### Exercise set
a) In the loyalty program case study, what kind of problem did the team reframe the challenge as?
b) Duplicate the loyalty program case study from "In particular, riders" up to and including "I already have?".
c) Pick up the loyalty program case study after its last sentence and continue writing it.

* BEGIN Text section *

These questions sound simple. But when riders cannot answer them quickly, the motivational effect of the entire loyalty system weakens.

The eligibility of the promo card primarily depends on vendor type (e.g., airlines), payment method, and minimum order amount.

Our regional feedbacks findings

Validating the Problem

Rather than jumping straight into redesigning the UI, I wanted to understand where the breakdown was actually happening. We looked at the problem from several angles:

  1. Regional Insights

Regional operations teams were the first to surface patterns of confusion from riders interacting with the program. These teams have direct contact with rider support and often see friction earlier than product analytics alone.

  1. Behavioral Signals

We also looked at behavioral patterns and session recordings. Watching riders interact with the loyalty pages made something clear very quickly. Riders weren’t ignoring the feature. They were trying to understand it, but often had to scan multiple areas of the interface before finding the information they needed. This suggested the issue was not lack of interest, but information clarity.

  1. Rider Surveys

We conducted rider surveys across multiple markets to evaluate how well riders understood the loyalty program. While most riders recognized the value of the program, many struggled to clearly understand tier progression, benefit eligibility, and what actions were required to reach the next tier. The results indicated that improving benefit visibility and progress clarity would play a key role in increasing rider motivation and engagement with the program.

First Iterations

By this stage we had gathered signals from multiple sources as mentioned above. Together, these inputs revealed a consistent pattern:

Riders were able to interact with the loyalty program, but often struggled to clearly understand how it worked.

In particular, riders had difficulty quickly answering a few core questions (Illustrate?):

  • What tier am I currently in?

  • How far am I from the next tier?

  • Which benefits do I already have?

  • Do I need to claim rewards or are they already active?

  • When exactly do benefits expire?


Rather than treating these as isolated UI problems, we reframed the challenge as an information clarity problem. The goal of the next design iteration was to make the structure of the loyalty program immediately legible to riders.


To explore this direction, we worked on the first iterations that focused on three principles:

Progression should always be visible

So riders immediately understand their current status and next milestone

Showcase benefits upfront

So riders understand clearly the benefits they have achieved, and where to find them. Previously it was too hidden.

Show clear tier progression overview

So the relationship between tiers and benefits becomes easier to scan, and riders can clearly see their overall progress and upcoming paths.

Because the loyalty program is used by riders across many markets, it was important to validate whether the new structure was actually easier to understand. To do this, we ran usability testing on the prototype before moving forward with the final redesign.

* END Text section *
* BEGIN Provided data *

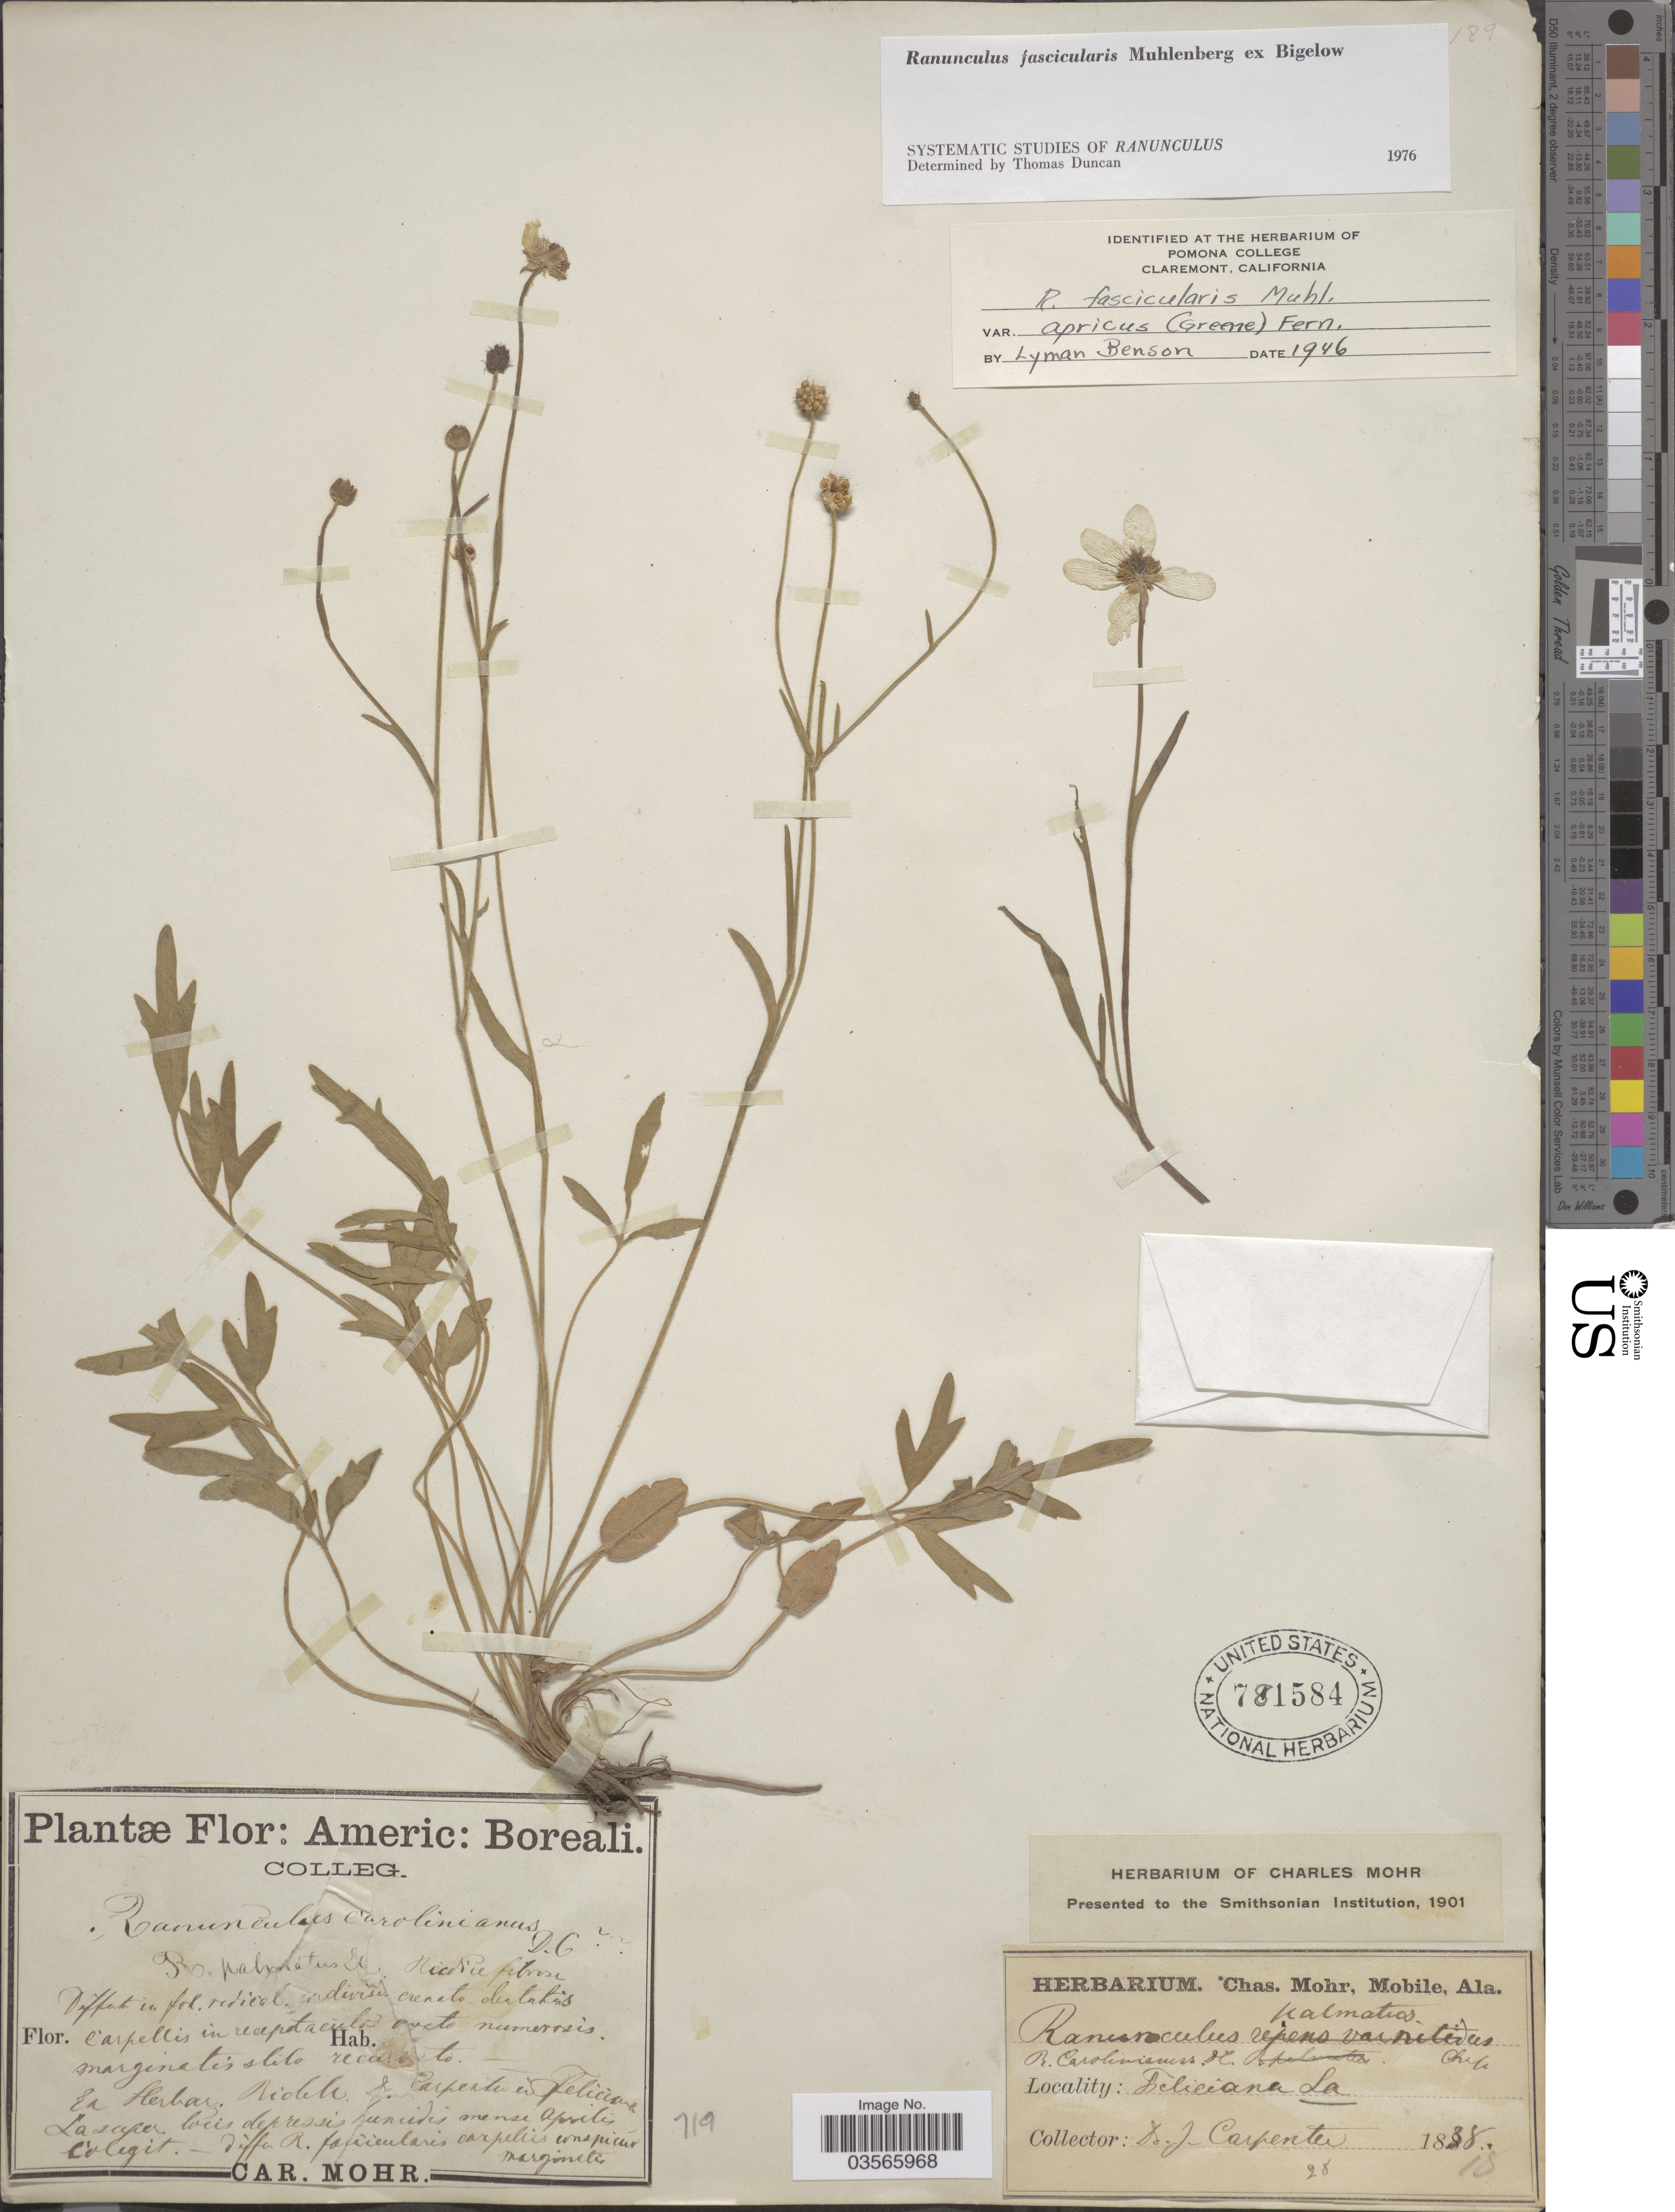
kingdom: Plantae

* END Provided data *

### Outputs for the tasks
a) An information clarity problem.

b)
In particular, riders had difficulty quickly answering a few core questions (Illustrate?):

  • What tier am I currently in?

  • How far am I from the next tier?

  • Which benefits do I already have?

c)
Usability Testing

To evaluate the redesign direction, we ran a structured usability test in Maze. The study included riders from Poland and was conducted in English and Polish. Participants completed 11 tasks covering the full loyalty journey. The tasks included:

  • Understanding tier progression

  • Identifying unlocked benefits

  • Discovering benefit details

  • Claiming rewards

  • Interpreting benefit validity


One of the most interesting outcomes of the study was that many tasks were successfully completed by Riders without any major issues, signaling the new design proposal is strong. But there are still couple of problems worth highlighting to improve:

Progression was clear and motivating

Riders had no trouble understanding tier progression. They could quickly identify: how many deliveries were required, which tier came next, and how far they were from unlocking it.

The highlighted benefits works, but the layout doesn't

Riders know where to find their benefits (some even think it’s the tiers progress details page because that was the page that was shown in the previous tasks).


Based of the heatmap, aside from the tiers progress details page CTA, they mostly click around on the benefit section before succeeding the task by clicking “see all benefits” CTA at the very bottom.


This indicates that riders already know that there’s a benefit section that exists, but the entry point to the whole benefit list still lacks visibility / awareness because of how it's buried under the entire list.

Tier progression and included benefits become misleading

Riders understood that the progress bar is indicating their progression, but due to how the information is grouped, it somehow feels that they have not achieved the benefits yet for the achieved tiers because the progress bar didn't pass through, which is misleading, because once they achieve the tier they have unlocked the entire benefit for that tier, the progress is just to indicate that they are heading towards the next tier, but some riders still don't understand this.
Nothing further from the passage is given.